True, it could be worth losing the syntactic sugar of new() for getting away from that.

Making it also work for private constructors is a bunch of work for AOT

Could it slow-path through (T)Activator.CreateInstance(typeof(T), … so even if it isn't as fast, it still produces the correct results?

Could it slow-path through (T)Activator.CreateInstance(typeof(T), … so even if it isn't as fast, it still produces the correct results?

It could, but it always makes me sad to have APIs with perf characteristics that can't be reasoned about (sure, we could document that, but who reads docs?).

If we make BindingFlags.NonPublic a thing, it's an extra day of work for CoreRT. Without that, it's as little work as adding a when clause to the catch here.

To the consumer, the main speed difference between slow and not working is how quickly _they_ get sad.

There are also other ways to achieve non-exception-wrapping CreateInstance<T>() - a boolean parameter or a differently named method.

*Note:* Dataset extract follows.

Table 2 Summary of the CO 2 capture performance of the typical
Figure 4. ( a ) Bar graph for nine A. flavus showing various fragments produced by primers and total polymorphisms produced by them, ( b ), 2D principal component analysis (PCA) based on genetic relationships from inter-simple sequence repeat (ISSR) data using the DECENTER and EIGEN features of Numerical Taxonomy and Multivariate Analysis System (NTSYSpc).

That might be prefereable to over-advertising a capability we intend to throw on.

In any case, we should probably keep that separate from this api proposal. If the basic notion of a non-wrapping Invoke doesn't fly with the api review folks, figuring out how to extend it to the generic CreateInstance becomes moot.

Cleaned up the proposal a bit and promoted to api-ready-for-review.

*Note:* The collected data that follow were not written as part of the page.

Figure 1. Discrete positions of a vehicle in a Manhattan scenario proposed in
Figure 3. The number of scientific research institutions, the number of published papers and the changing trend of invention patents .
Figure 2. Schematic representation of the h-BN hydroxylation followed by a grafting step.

We can tackle the CreateInstance<T>() thing separately if this gets approved.

Video

Looks good, the only suggestion is to rename PassExceptions to DoNotWrapExceptions. The rationale being that specifying ~PassExceptions could be read as catch-all.

C# var bf = BindingFlags.Public | BindingFlags.DoNotWrapExceptions;

That has nice didactic qualities too: Seeing DoNotWrapExceptions immediately teaches people that exceptions get wrapped!

Next steps: will add the enum value to BindingFlags in the code so both CoreCLR and CoreRT use the same (numerical) value. Then we open separate issues for implementation on CoreRT and CoreCLR. (Latter can be up for grabs.)

Marking as up-for-grabs.
Complexity wise: medium (see next steps in previous comment from @AtsushiKan)

FYI: The API review discussion was recorded - see https://youtu.be/VppFZYG-9cA?t=5527 (duration: 14 min)

Project N implementation is now merged.

CoreCLR implementation is still up for grabs. The exception wrapping seems to occur in various places in C++ code so this will require some C++ work.